▶ [WHAT YOU ARE ASKED TO DO]: From the data below, pull out every line that contains the word "handguns" and copy each of those lines in full.

##### GIVEN DATA #####

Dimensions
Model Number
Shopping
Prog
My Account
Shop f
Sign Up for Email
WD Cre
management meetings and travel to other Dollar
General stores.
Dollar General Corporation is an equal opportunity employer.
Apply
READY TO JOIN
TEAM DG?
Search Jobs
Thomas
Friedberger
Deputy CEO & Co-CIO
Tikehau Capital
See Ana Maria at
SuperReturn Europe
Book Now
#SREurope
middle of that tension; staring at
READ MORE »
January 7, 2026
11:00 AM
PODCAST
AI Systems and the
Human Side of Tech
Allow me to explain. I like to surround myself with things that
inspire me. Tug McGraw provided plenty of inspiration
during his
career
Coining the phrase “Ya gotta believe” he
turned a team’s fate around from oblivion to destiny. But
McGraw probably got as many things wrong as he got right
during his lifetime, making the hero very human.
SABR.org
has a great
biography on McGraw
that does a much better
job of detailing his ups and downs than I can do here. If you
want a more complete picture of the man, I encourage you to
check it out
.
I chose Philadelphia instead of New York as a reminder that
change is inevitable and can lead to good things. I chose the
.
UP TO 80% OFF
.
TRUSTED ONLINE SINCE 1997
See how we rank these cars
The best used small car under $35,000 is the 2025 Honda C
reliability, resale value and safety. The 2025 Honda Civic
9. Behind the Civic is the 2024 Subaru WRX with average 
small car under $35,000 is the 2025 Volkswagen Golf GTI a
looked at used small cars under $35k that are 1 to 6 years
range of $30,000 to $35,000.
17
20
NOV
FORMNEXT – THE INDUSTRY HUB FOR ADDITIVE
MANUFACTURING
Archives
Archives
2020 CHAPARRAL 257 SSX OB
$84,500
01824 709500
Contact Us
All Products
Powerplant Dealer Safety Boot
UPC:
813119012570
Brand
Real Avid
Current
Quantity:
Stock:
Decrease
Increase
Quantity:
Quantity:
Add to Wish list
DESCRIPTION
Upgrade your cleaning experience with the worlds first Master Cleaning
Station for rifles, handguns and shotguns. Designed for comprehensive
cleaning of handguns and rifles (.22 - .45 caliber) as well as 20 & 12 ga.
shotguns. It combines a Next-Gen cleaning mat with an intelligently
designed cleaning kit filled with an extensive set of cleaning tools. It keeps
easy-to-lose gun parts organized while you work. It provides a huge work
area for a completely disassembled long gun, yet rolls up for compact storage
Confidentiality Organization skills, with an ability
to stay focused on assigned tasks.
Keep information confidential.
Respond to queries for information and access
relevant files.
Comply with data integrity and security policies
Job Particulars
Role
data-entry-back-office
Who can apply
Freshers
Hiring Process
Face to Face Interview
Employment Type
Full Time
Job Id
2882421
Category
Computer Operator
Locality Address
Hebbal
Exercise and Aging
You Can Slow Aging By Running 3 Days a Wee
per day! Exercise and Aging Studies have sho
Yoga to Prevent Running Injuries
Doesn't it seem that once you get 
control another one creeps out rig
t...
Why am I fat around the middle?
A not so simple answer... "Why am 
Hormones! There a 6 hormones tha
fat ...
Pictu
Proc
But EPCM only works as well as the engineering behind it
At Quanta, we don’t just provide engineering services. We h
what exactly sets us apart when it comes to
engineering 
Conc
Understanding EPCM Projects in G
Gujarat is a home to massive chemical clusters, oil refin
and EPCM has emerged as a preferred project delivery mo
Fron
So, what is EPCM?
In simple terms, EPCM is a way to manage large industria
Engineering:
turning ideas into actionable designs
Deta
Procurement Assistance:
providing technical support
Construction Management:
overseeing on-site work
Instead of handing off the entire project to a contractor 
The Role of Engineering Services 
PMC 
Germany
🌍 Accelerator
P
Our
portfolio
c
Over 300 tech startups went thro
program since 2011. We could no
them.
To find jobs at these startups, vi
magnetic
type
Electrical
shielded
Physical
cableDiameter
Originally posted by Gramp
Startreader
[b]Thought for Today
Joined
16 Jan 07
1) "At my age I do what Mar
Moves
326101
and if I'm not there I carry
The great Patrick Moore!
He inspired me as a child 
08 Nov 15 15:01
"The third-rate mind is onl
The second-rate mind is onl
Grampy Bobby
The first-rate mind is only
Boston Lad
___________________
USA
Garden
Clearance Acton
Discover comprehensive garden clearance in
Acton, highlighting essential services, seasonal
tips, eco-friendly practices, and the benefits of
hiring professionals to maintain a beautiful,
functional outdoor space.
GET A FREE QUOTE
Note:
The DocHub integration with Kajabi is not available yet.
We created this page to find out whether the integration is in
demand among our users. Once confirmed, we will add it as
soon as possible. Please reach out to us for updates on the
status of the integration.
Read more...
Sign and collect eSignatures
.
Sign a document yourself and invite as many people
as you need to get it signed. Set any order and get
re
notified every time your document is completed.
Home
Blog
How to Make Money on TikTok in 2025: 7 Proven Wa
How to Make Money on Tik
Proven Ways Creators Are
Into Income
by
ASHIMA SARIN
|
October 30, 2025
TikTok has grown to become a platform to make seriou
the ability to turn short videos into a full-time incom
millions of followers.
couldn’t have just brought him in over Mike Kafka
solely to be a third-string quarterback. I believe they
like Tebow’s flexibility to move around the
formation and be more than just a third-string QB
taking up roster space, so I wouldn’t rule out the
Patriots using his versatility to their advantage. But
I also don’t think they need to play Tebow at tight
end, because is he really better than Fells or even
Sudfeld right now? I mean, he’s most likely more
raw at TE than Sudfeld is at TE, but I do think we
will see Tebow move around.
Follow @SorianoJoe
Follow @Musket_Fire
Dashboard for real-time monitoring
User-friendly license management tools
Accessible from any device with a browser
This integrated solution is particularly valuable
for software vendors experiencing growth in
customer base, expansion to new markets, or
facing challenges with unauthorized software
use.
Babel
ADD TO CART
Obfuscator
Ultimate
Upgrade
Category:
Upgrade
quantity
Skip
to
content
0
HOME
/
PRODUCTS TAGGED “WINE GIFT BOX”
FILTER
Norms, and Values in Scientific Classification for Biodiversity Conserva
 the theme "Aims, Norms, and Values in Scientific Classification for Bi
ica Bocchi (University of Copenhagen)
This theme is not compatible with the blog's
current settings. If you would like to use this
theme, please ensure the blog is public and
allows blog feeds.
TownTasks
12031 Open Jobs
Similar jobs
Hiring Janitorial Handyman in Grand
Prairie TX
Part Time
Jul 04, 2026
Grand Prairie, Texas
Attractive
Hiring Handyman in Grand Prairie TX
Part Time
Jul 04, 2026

#####

▶ [WRITTEN REPLY]:
Station for rifles, handguns and shotguns. Designed for comprehensive
cleaning of handguns and rifles (.22 - .45 caliber) as well as 20 & 12 ga.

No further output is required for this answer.